Roma and Sinti Genocide Remembrance Day 2022
August 2nd is Roma and Sinti Genocide Remembrance Day. During the Nazi regime, Roma and Sinti were among the groups that were singled out for persecution and destruction. The Nazis judged Roma and Sinti as racially inferior, drawing support from many non-Nazi Germans who held prejudiced views against this group.
Under the Nazi regime, German authorities subjected Roma to arbitrary internment, sterilization, forced labor in concentration camps, deportation, and mass murder. German authorities murdered tens of thousands of Roma in the German-occupied territories of the Soviet Union and Serbia and thousands more in the killing centers at Auschwitz-Birkenau, Chełmno, Bełżec, Sobibór, and Treblinka. In Germany and German-occupied territories, the SS and police incarcerated Roma in the Bergen-Belsen, Sachsenhausen, Buchenwald, Dachau, Mauthausen, Mittelbau-Dora, Natzweiler-Struthof, Gross-Rosen, and Ravensbrück concentration camps.
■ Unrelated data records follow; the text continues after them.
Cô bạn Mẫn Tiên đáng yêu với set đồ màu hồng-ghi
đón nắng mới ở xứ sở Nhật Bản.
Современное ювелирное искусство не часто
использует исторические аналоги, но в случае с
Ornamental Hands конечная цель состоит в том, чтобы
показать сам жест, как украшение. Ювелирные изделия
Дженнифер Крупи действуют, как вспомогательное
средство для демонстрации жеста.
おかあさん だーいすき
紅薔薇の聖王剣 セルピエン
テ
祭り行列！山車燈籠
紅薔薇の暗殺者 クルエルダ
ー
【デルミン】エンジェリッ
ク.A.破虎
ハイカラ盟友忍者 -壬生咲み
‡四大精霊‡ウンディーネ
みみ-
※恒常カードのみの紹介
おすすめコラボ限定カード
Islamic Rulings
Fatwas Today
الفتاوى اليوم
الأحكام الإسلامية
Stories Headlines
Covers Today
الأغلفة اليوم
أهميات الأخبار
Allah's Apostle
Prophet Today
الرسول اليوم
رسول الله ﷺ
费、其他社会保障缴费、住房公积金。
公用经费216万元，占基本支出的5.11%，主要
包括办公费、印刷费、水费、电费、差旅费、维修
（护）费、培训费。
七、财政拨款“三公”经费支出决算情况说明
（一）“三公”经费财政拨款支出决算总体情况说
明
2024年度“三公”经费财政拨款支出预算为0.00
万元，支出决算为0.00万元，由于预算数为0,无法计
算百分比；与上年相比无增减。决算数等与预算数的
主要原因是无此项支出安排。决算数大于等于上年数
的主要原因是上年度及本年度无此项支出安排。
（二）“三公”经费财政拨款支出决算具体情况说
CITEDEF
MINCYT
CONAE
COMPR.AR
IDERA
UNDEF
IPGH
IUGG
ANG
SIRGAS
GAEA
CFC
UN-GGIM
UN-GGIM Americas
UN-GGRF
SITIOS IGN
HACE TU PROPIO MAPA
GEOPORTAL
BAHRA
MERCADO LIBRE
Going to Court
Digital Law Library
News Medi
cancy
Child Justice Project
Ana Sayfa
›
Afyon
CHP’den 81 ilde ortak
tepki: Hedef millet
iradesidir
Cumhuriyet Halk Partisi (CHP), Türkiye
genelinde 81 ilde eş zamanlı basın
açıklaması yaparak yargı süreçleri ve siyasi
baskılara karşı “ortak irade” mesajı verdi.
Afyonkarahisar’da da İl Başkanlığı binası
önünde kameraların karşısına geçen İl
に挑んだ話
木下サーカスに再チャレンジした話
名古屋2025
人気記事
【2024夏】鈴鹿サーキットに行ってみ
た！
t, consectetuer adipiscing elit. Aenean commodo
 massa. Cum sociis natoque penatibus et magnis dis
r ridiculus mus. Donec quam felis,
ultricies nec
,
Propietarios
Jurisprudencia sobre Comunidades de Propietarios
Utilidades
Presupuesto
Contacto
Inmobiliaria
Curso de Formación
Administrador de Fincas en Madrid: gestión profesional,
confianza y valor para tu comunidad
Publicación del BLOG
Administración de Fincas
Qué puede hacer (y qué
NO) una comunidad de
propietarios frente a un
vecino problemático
On the basis of the evidence available to date, historians estimate that the Germans and their allies killed between 250,000 and 500,000 European Roma during World War II. After the war, discrimination against Roma continued all over Europe. The courts in the Federal Republic of Germany determined that all measures taken by the Nazis against Roma before 1943 were legitimate official measures against persons committing criminal acts, not the result of policy driven by racial prejudice. This decision effectively closed the door to restitution for thousands of Roma victims, who had been incarcerated, forcibly sterilized, and deported from Germany for no specific crime.
Only in late 1965 did the West German compensation law explicitly acknowledge that the acts of persecution that took place before 1943 were racially motivated, creating eligibility for most Roma to apply for compensation for their suffering and loss under the Nazi regime. By this time, many of those who became eligible had already died.